Rejoice universe, it is now possible to play the dungeon crawling retro classic Diablo 1 again, legally, with minimal set-up hassles. It’s available on the GoG online store, with a $9.99 price tag. It has also been reported that Warcraft: Orcs and Humans, and Warcraft 2 will both be arriving on the store in a similar fashion at a later date.
While undoubtedly there will be some who oppose my usage of the term “retro” for a game that came out in 1996, personally I feel that 23 years is fair enough. Those of you who want to argue that point further may instead go back to arguing about how streamers ruined gaming and how Fortnite isn’t a real game.
I say this with some sympathy, as I am often that person myself.
Regardless, this Diablo re-release has come with two versions that you may launch after you get the game – a classic, low-res version, which allows for LAN and online multiplayer, and an updated, higher-resolution version that fills your whole screen nicely but only allows for LAN multiplayer.
Aside from that, a few technical features have been fixed or debugged, but it’s more or less the original title in all its glory. It does not come with the Hellfire expansion, sadly.
Playing it again reminds you quite quickly how different the game is from Diablo 2 or Diablo 3, and not just technically. You feel so much more vulnerable in this Tristram, and you inch forward through the dungeons, desperately hoping that the next mob won’t be your end. This is a far cry from the devil-may-care way you blaze through an entire map on Diablo 3, leaving only corpses in your wake. You have three classic classes to choose from – Warrior, Rogue, and Sorcerer, and aside from the weapons and abilities they may use, there’s not a lot of customization available beyond that.
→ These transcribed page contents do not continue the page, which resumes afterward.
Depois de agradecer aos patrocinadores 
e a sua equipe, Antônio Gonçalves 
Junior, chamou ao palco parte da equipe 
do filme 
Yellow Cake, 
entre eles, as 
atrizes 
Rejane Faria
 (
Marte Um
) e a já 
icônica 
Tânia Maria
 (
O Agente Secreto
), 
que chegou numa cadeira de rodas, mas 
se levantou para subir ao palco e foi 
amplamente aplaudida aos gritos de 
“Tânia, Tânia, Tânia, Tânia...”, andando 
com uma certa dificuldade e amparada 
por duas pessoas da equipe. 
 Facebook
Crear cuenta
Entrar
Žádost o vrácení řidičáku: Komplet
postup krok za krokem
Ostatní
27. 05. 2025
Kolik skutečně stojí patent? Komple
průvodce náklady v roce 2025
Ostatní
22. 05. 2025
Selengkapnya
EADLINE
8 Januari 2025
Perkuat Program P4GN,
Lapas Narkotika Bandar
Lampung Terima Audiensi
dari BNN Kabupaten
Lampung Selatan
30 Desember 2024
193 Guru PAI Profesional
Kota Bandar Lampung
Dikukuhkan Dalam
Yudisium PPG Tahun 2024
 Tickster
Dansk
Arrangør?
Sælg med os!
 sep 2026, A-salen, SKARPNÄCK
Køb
This Diablo reminds me more often of modern rogue-likes than the current generation of dungeon crawlers supposedly inspired by it.
The multiplayer looks quite nice, but I couldn’t get the online version of it to work easily – something about the port settings on my router or some such. I looked at footage online and people in other countries were having a grand old time playing together in this version, so I’m happy for them. In practice, it should be easier to connect, but maybe it’s just something about my ISP. It’s a nice touch to have it included as a feature though, without any tedious set up required to get the Battle-Net functioning.
Anyone only familiar with Diablo 3 or POE will find it extremely hard to get into Diablo 1, being that it is such a different game. But if you loved it in the past, give it a go here. It’s exactly the same as its always been, and easily available for the first time in years. Personally, I’m even more excited about the Warcraft re-releases – adding in Warcraft III: Reforged, that gives us basically a year of Warcraft to enjoy.
Fun times ahead, and thanks to GoG for preserving gaming history.